How Do You Tell Whether Two Lines Intersect in 3D?

How do you tell whether two three-dimensional lines intersect?  My colleague Greg Elliott in physics asked me this recently.  He understood how the usual method works, but he wanted to know whether there was a more clever method.  In this post I’ll discuss the usual method and the alternative method I first suggested and that we refined.  (I’ll leave it to the reader to determine whether the second method is “more clever.”)  This post also assumes that you know that the lines aren’t parallel.

To see how the methods work, let’s look at an example.  Do the lines (t, -2+3t, 4-t) and (2s, 3+s, -3+4s) intersect?

Method 1:  The usual method is to set the components equal to each other and see whether there is a solution.  This gives the system

\displaystyle \begin{aligned} t &= 2s \\ -2+3t &= 3+s \\ 4-t &= -3+4s \end{aligned}

Substituting the first equation into the second yields -2+3(2s) = 3+s \implies s = 1.  Substituting the first equation into the third yields 4-(2s) = -3+4s \implies s = 7/6.  Since s cannot take on both values, the lines do not intersect.  (If we had gotten the same value for s then the lines would intersect.)

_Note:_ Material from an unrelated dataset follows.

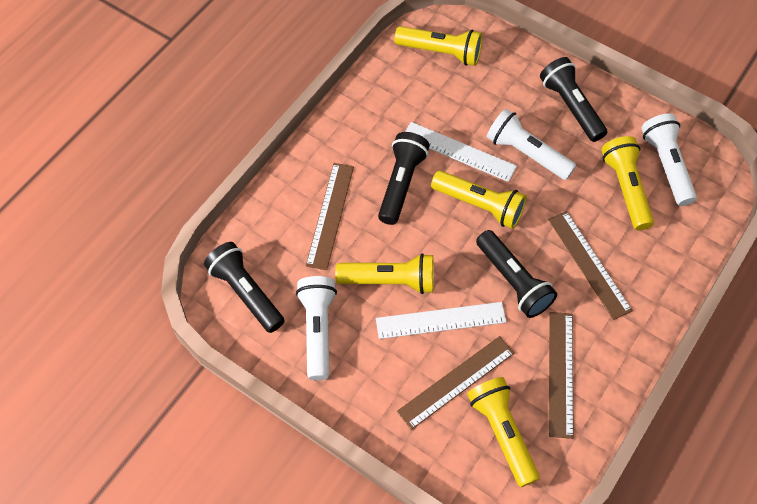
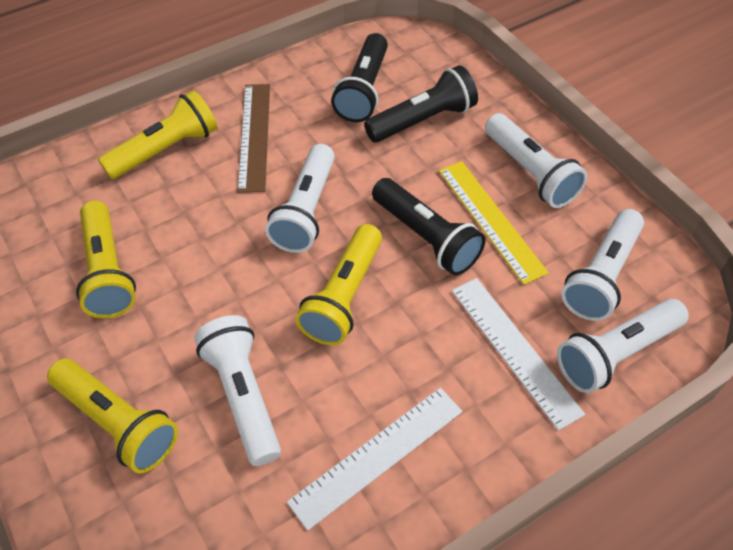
black flashlight: 4 -> 3
brown ruler: 4 -> 1
white flashlight: 3 -> 5
yellow flashlight: 5 -> 4
yellow ruler: 0 -> 1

Method 2: Two lines intersect if they lie in the same plane.  Thus, first construct the plane defined by the first line and the direction vector for the second line.  Then see if the second line lies in this plane.  To construct the plane, take the direction vectors for the two lines: {\bf u} = \langle 1, 3, -1 \rangle and {\bf v} = \langle 2, 1, 4 \rangle.  Then cross them to get the vector {\bf w} = \langle 13, -6, -5 \rangle.  A plane needs a point and a normal vector.  Take any point from the first line; the simplest is probably (0, -2, 4).  The equation for the plane defined by the first line and v is thus 13x - 6(y+2) - 5(z-4) = 0.  Now, if the second line lies in this plane then any point from that line will satisfy the plane equation.  Substituting in the point (0, 3, -3) from the second line yields 0 - 6(3+2) - 5(-3-4) = -30+35 = 5 \neq 0.  Thus the second line lies in a different plane, and the two lines do not intersect.

(Formula for Method 2).  Generalizing from this example, we can give an explicit condition in terms of a formula.   A line in 3D is defined by a point p and a director vector u.  Let the second line be defined by point q and direction vector v.  Take the two direction vectors u and v and cross them to get vector {\bf u} \times {\bf v}.  Then take the displacement vector {\bf p} - {\bf q} between the two points.  Since {\bf u} \times {\bf v} is orthogonal to the plane defined by the direction vectors, the only way the two lines lie in the same plane is if {\bf u} \times {\bf v} is orthogonal to the displacement vector {\bf p} - {\bf q}.  In other words, the two lines lie in the same plane if and only if ({\bf u} \times {\bf v}) \cdot ({\bf p} - {\bf q}) = 0.